Isherwood pulled on a macintosh. His English scale and devoutly English wardrobe concealed the fact that he was not-at least not technically speaking-English at all. English by nationality and passport, yes, but German by birth, French by upbringing, and Jewish by religion. Few people knew that his last name was merely a phonetic perversion of its original. Fewer still knew that he’d done favors over the years for a certain bullet-headed gentleman from a certain clandestine agency based in Tel Aviv. Rudolf Heller was the name the gentleman used when calling on Isherwood at the gallery. It was a borrowed name, borrowed like the gentleman’s blue suit and gentleman’s manners. His real name was Ari Shamron.
“One makes choices in life, doesn’t one?” Shamron had said at the time of Isherwood’s recruitment. “One doesn’t betray one’s adopted country, one’s college, or one’s regiment, but one looks out for one’s flesh and blood, one’s tribe, lest another Austrian madman, or the Butcher of Baghdad, try to turn us all into soap again, eh, Julian?”

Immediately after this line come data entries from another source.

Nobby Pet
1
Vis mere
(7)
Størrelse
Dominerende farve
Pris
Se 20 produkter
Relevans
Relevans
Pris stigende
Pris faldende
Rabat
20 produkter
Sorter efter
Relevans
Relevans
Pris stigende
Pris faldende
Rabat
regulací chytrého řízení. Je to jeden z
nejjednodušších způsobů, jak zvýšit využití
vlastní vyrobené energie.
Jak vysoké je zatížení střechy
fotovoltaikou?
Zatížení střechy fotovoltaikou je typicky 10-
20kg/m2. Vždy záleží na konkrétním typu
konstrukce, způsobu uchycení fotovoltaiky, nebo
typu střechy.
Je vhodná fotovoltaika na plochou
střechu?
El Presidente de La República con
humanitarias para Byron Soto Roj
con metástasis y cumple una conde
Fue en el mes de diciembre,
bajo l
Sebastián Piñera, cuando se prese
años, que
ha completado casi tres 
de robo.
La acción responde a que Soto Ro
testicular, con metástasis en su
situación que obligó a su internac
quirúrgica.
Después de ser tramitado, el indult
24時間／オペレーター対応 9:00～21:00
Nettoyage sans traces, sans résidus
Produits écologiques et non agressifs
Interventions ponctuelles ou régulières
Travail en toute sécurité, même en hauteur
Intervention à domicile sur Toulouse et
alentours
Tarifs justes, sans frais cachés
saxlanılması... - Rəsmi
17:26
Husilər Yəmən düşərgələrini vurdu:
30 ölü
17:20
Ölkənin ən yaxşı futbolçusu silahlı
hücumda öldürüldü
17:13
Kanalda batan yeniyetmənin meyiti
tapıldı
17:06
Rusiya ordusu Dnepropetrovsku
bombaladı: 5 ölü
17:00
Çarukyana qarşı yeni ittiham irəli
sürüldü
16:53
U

“Hear, hear, Herr Heller.”
“We won’t pay you a pound. Your name will never appear in our files. You’ll do favors for me from time to time. Very specific favors for a very special agent.”
“Super. Marvelous. Where do I sign up? What sort of favors? Nothing shady, I take it?”
“Say I need to send him to Prague. Or Oslo. Or Berlin, God forbid. I’d like you to find legitimate work for him there. A restoration. An authentication. A consultation. Something appropriate for the amount of time he’ll be staying.”
“Not a problem, Herr Heller. By the way, does this agent of yours have a name?”
The agent had many names, thought Isherwood now, watching the man make his way across the quadrangle. His real name was Gabriel Allon, and the nature of his secret work for Shamron was betrayed by subtle things he did now.